----- GIVEN INFORMATION

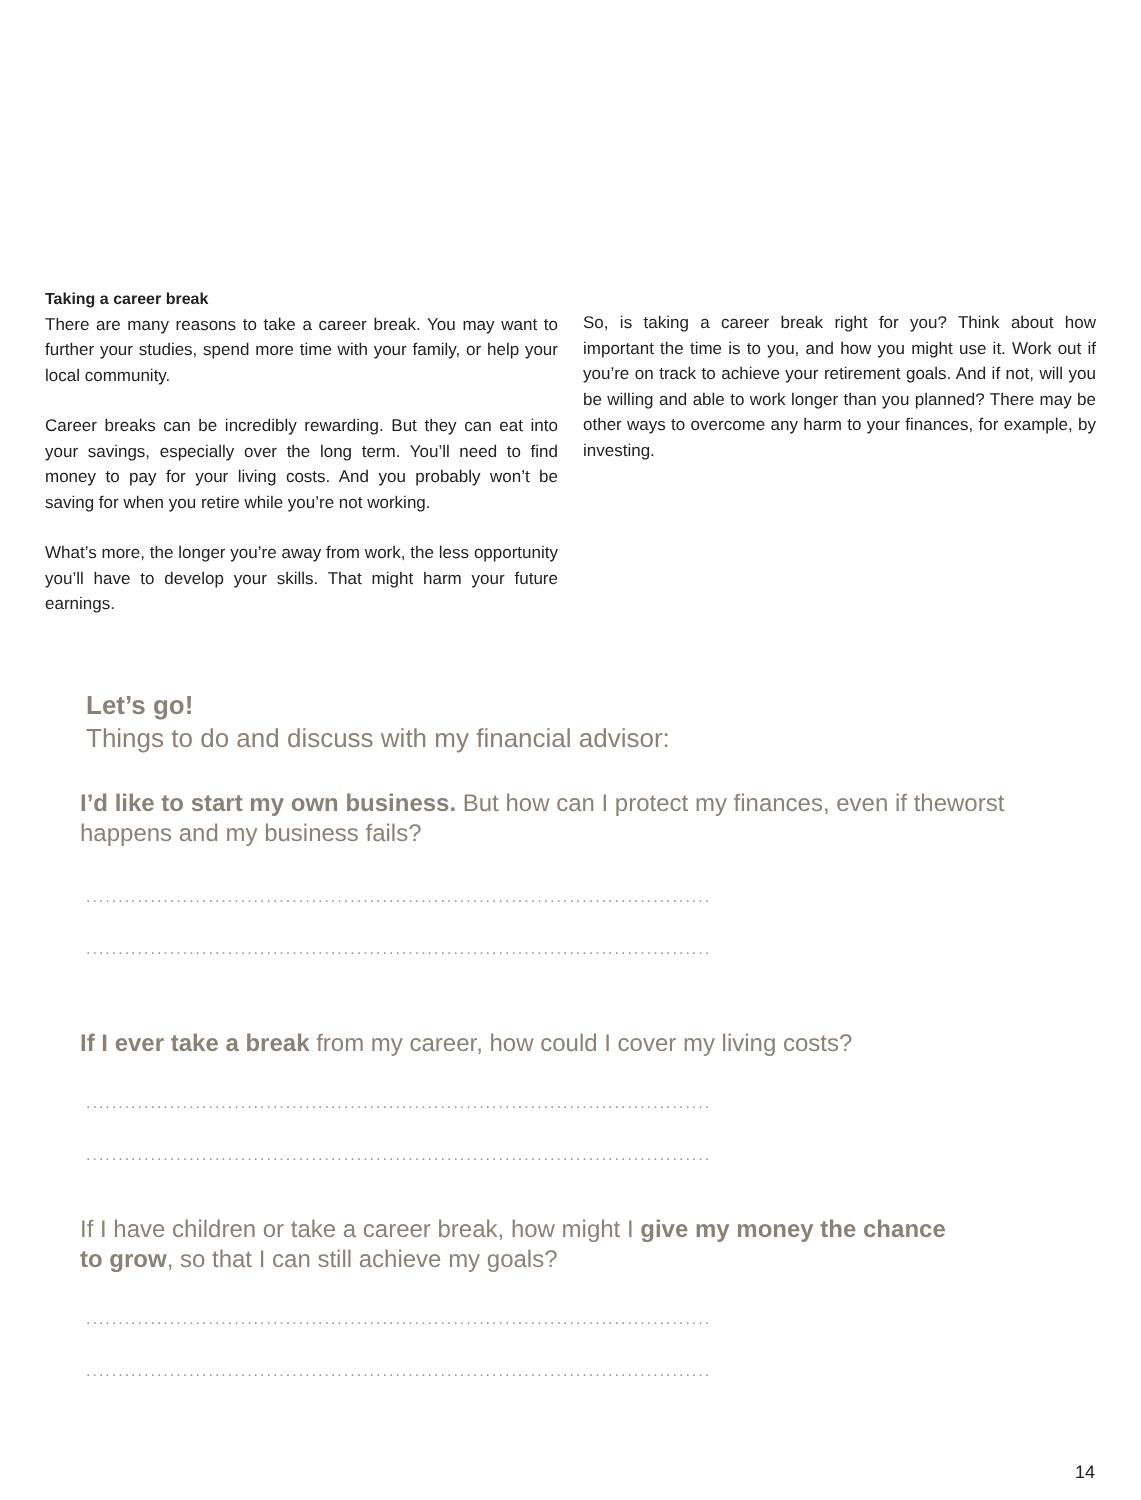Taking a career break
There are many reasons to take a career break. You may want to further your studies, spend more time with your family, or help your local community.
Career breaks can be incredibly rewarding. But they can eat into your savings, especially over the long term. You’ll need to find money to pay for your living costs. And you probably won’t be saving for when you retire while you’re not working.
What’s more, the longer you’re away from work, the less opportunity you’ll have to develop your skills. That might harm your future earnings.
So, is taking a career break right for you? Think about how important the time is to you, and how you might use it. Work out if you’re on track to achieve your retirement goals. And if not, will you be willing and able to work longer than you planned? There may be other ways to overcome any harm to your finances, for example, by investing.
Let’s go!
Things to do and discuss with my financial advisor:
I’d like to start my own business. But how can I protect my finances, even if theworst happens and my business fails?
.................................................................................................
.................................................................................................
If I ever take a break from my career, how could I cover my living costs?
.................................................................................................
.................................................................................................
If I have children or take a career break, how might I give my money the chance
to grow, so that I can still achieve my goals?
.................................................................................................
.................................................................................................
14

----------

Pull out every line holding "with" from the records above, and copy it.

There are many reasons to take a career break. You may want to further your studies, spend more time with your family, or help your local community.
Things to do and discuss with my financial advisor:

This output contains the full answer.